Training loss stays the same

promach · July 29, 2021, 12:48pm

@ptrblck what else should I check other than grad_fn ?

ptrblck · July 30, 2021, 4:16am

Once all .grad_fn = None issues are solved, you could verify that all trainable parameters get valid gradients after the first backward() call by checking their .grad attribute:

loss.backward()
for name, param in model.named_parameters():
    print(name, param.grad)

If you are seeing gradients for the expected parameters and the model is still not training, try to overfit a tiny dataset (e.g. just 10 samples) by playing around with some hyperparameters.

promach · July 30, 2021, 7:53am

Strange, this still prints out None …

ptrblck · July 30, 2021, 7:59am

This would indicate, that the detaching issue is not solved yet or these parameters were never used in the computation graph.

promach · July 30, 2021, 8:11am

If they had been instantiated with such hierarchy : cells.0.nodes.0.connections.0.conv2d_edge.weights , why are they still not used in the computation graph ?

Strange…

promach · July 30, 2021, 11:00am

@ptrblck wait, I just found that there are still grad_fn = None issues for conv2d_edge which is also labelled as edges[0].f.weight

Unity05 · July 30, 2021, 12:00pm

You’re just calling forward_edge, but you’re actual conv layers get called in forward_f.

promach · July 30, 2021, 12:08pm

I changed it to forward_f(), but I am still getting the same grad_fn = None

promach · July 30, 2021, 1:02pm

I found a strange line of code which might had led to f.weight.grad = None

forward_f(x) does not really call the self.f inside class ConvEdge(Edge)


    # for NN functions internal weights training
    def forward_f(self, x):
        self.__unfreeze_f()
        self.__freeze_w()

        # inheritance in python classes and SOLID principles
        # https://en.wikipedia.org/wiki/SOLID
        # https://blog.cleancoder.com/uncle-bob/2020/10/18/Solid-Relevance.html
        return self.f(x)

    # self-defined initial NAS architecture, for supernet architecture edge weight training
    def forward_edge(self, x):
        self.__freeze_f()
        self.__unfreeze_w()

        return x * self.weights


class ConvEdge(Edge):
    def __init__(self, stride):
        super().__init__()
        self.f = nn.Conv2d(in_channels=3, out_channels=3, kernel_size=(3, 3), stride=(stride, stride), padding=1)

Unity05 · July 30, 2021, 5:12pm

One problem is that you do

outputs1 = graph.cells[NUM_OF_CELLS-1].output
Ltrain = criterion(outputs1, train_labels)

but as far as I can see, outputs1 isn’t used in the computation graph we’re interested in.

promach · July 31, 2021, 2:22am

outputs1 is the output of the computation graph, of course it is not used inside the computation graph.

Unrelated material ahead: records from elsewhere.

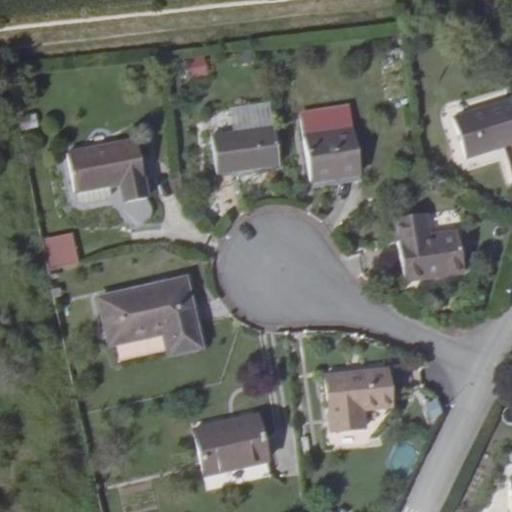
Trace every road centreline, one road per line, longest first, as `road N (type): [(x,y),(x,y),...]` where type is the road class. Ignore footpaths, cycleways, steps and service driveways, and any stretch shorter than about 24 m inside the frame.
road 1 (residential): [(274,266),(484,368)]
road 2 (residential): [(484,368),(416,511)]
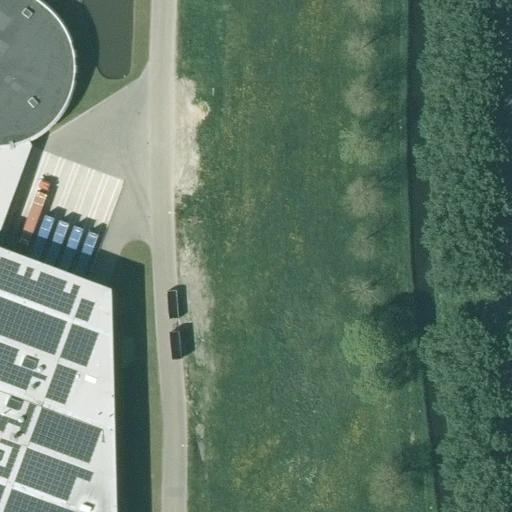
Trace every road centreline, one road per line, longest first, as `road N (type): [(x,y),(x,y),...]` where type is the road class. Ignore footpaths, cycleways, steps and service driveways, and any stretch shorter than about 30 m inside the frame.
road 1 (unclassified): [(172,511),(163,0)]
road 2 (secondary): [(507,0),(503,145),(511,283)]
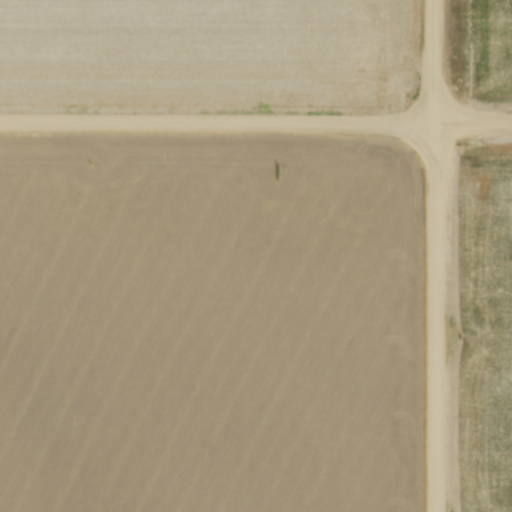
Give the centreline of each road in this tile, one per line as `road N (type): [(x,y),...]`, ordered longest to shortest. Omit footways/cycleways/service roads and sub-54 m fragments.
road 1 (tertiary): [(0,124),(511,125)]
road 2 (tertiary): [(435,511),(436,126)]
road 3 (residential): [(436,126),(436,0)]
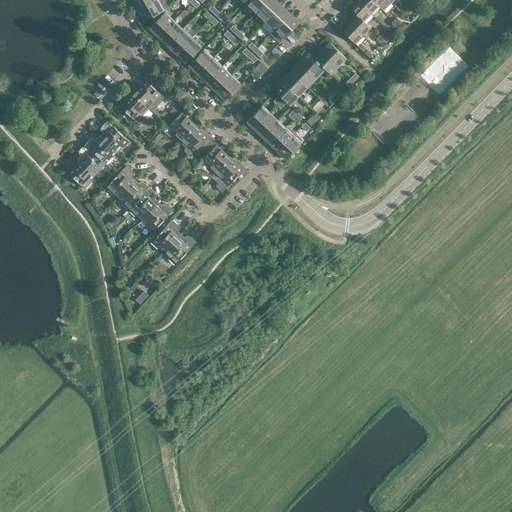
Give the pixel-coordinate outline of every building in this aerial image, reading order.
[(131,0),(137,10),(155,0),(131,0)] [(162,0),(155,0),(137,10),(143,22),(167,8),(162,0)] [(199,5),(194,0),(192,0),(190,3),(196,9),(199,5)] [(250,0),(247,4),(256,13),(268,0),(250,0)] [(268,0),(256,13),(265,21),(280,5),(274,0),(268,0)] [(371,0),(359,0),(358,2),(371,14),(378,7),(371,0)] [(391,4),(386,0),(371,0),(378,7),(383,12),(391,4)] [(363,22),(371,14),(358,2),(350,10),(357,16),(363,22)] [(410,4),(408,5),(412,10),(417,15),(420,12),(418,10),(418,9),(412,4),(410,4)] [(265,21),(274,30),(289,14),(280,5),(265,21)] [(209,9),(214,15),(218,11),(212,6),(209,9)] [(208,20),(212,17),(206,11),(202,15),(208,20)] [(218,11),(214,15),(220,20),(224,16),(218,11)] [(148,29),(157,37),(173,21),(163,13),(148,29)] [(289,14),(274,30),(270,34),(280,43),(299,23),(289,14)] [(357,16),(349,24),(362,36),(370,28),(363,22),(357,16)] [(218,22),(212,17),(208,20),(214,26),(218,22)] [(182,30),(173,21),(157,37),(167,46),(182,30)] [(342,32),(355,44),(362,36),(349,24),(342,32)] [(230,29),(235,34),(239,31),(233,25),(230,29)] [(176,55),(191,39),(182,30),(167,46),(176,55)] [(223,35),(229,40),(233,37),(227,31),(223,35)] [(239,31),(235,34),(241,40),(245,36),(239,31)] [(191,39),(176,55),(185,64),(204,44),(194,35),(191,39)] [(233,37),(229,40),(235,46),(239,42),(233,37)] [(248,46),(254,52),(257,48),(251,43),(248,46)] [(329,43),(321,51),(337,66),(344,58),(329,43)] [(242,52),(247,58),(251,54),(245,48),(242,52)] [(257,48),(254,52),(260,57),(263,54),(257,48)] [(197,75),(212,59),(202,50),(187,66),(197,75)] [(313,59),(324,69),(329,74),(337,66),(321,51),(314,58),(313,59)] [(299,62),(315,78),(324,69),(313,59),(314,58),(308,53),(299,62)] [(251,54),(247,58),(253,63),(257,59),(251,54)] [(212,59),(197,75),(206,83),(221,67),(212,59)] [(290,71),(306,87),(315,78),(299,62),(290,71)] [(221,67),(206,83),(215,92),(230,76),(221,67)] [(282,80),(298,96),(306,87),(290,71),(282,80)] [(355,73),(350,78),(353,82),(358,77),(355,73)] [(230,76),(215,92),(224,101),(239,85),(230,76)] [(140,84),(132,93),(148,108),(166,125),(172,118),(171,118),(164,111),(160,115),(156,111),(153,109),(157,104),(158,104),(163,98),(164,98),(142,77),(138,83),(140,84)] [(348,87),(353,82),(350,78),(345,83),(348,87)] [(289,105),(298,96),(282,80),(273,90),(289,105)] [(339,89),(333,95),(337,99),(343,93),(339,89)] [(148,108),(132,93),(124,101),(122,99),(117,104),(119,106),(115,110),(124,118),(128,114),(139,125),(139,124),(145,118),(142,115),(148,108)] [(331,104),(337,99),(333,95),(328,101),(331,104)] [(273,102),(277,105),(282,100),(278,97),(273,102)] [(282,100),(277,105),(281,109),(286,104),(282,100)] [(245,122),(254,130),(269,114),(260,106),(245,122)] [(321,107),(316,113),(319,117),(325,111),(321,107)] [(172,134),(179,141),(194,125),(186,117),(188,115),(183,110),(163,132),(169,138),(172,134)] [(294,119),(295,117),(299,114),(295,110),(290,115),(294,119)] [(314,122),(319,117),(316,113),(310,119),(314,122)] [(269,114),(254,130),(261,137),(276,121),(269,114)] [(102,132),(99,136),(116,152),(121,147),(122,149),(129,142),(106,121),(102,126),(100,128),(101,130),(102,132)] [(276,121),(261,137),(269,145),(284,129),(276,121)] [(305,123),(301,126),(307,131),(310,127),(305,123)] [(203,133),(194,125),(179,141),(186,147),(183,151),(189,156),(189,157),(198,147),(202,151),(207,146),(203,142),(210,135),(205,130),(204,131),(205,131),(203,133)] [(284,129),(269,145),(277,152),(295,133),(288,125),(284,129)] [(295,133),(277,152),(285,160),(303,140),(295,133)] [(116,152),(99,136),(95,140),(93,138),(91,138),(89,140),(84,144),(105,164),(116,152)] [(204,170),(211,176),(229,158),(221,150),(222,148),(223,148),(218,143),(214,147),(210,143),(209,143),(209,144),(207,146),(202,151),(206,155),(195,167),(195,168),(201,173),(204,170)] [(77,159),(94,175),(105,164),(84,144),(80,149),(78,151),(79,154),(80,155),(77,159)] [(221,192),(221,193),(244,168),(239,163),(239,164),(238,166),(229,158),(211,176),(218,183),(215,186),(221,192)] [(62,168),(71,176),(84,189),(91,182),(89,181),(94,175),(77,159),(73,163),(71,161),(69,161),(67,163),(66,163),(62,168)] [(118,197),(134,180),(130,177),(132,175),(132,173),(130,171),(131,170),(126,165),(104,188),(111,194),(113,193),(118,197)] [(68,179),(65,175),(54,186),(40,200),(43,203),(58,190),(68,179)] [(134,180),(118,197),(123,202),(122,204),(128,210),(149,188),(145,183),(144,184),(142,182),(140,182),(138,184),(134,180)] [(149,188),(128,210),(134,216),(136,215),(141,219),(158,202),(154,199),(155,197),(155,195),(153,193),(154,192),(149,188)] [(174,202),(177,207),(184,203),(181,198),(174,202)] [(158,202),(141,219),(146,224),(145,226),(151,233),(173,210),(168,205),(167,206),(165,204),(163,204),(161,206),(158,202)] [(164,252),(180,235),(176,231),(178,229),(178,227),(176,225),(177,225),(172,220),(150,242),(157,249),(159,247),(164,252)] [(180,235),(164,252),(169,257),(167,259),(174,265),(195,242),(190,238),(188,237),(186,237),(184,238),(180,235)] [(152,248),(145,253),(150,261),(157,256),(152,248)] [(121,271),(125,275),(130,270),(126,266),(121,271)] [(144,292),(135,301),(140,305),(148,296),(144,292)]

What is wrong with outputs1 then ?

Unity05 · July 31, 2021, 11:00am

I’ve tried to visualize the computation graph what I think you’re backwarding through:

I hope this visualization helps, if I haven’t overlooked anything.

promach · July 31, 2021, 11:04am

it seems the picture tells it all, but do I need requires_grad = True for train_labels ?

By the way, how does this picture tell why f.weight.grad = None occur ?

Unity05 · July 31, 2021, 11:11am

That is because, as you can see in the picture, the weight is not in the computation graph you’re backwarding.
Furthermore, by checking the attributes of outputs1, you can also see that it still is the user created tensor.

promach · July 31, 2021, 11:16am

outputs1 comes from the computation results of self.cells[c].nodes[n].output inside class Graph.

and I noticed that these computations make use of edge_weights and does not make use of f.weight

Unity05 · July 31, 2021, 11:23am

outputs1 comes from graph.cells[NUM_OF_CELLS-1].output, doesn’t it? And it is the same tensor as the one you’ve initialized.

promach · August 2, 2021, 4:11pm

I solved all the concern you raised regarding outputs1.

However, the code still give graph.cells[ 0 ].nodes[ 0 ].connections[ 0 ].edges[ 0 ].f.weight.grad = None

Unity05 · August 2, 2021, 6:46pm

Yeah, I’ve checked the computation graph, which should be fine for some cells.
I think you therefore should recheck the GDAS specific logic happening there.
Furthermore, you’re declaring c multiple times, is this intentional?

promach · August 3, 2021, 12:28am

Which exact line of coding did I declare c multiple times ?

it is not just for 0 combination, it happens to other combinations as well.

Unity05 · August 3, 2021, 10:14am

For instance at line 336 and line 366 in your current code.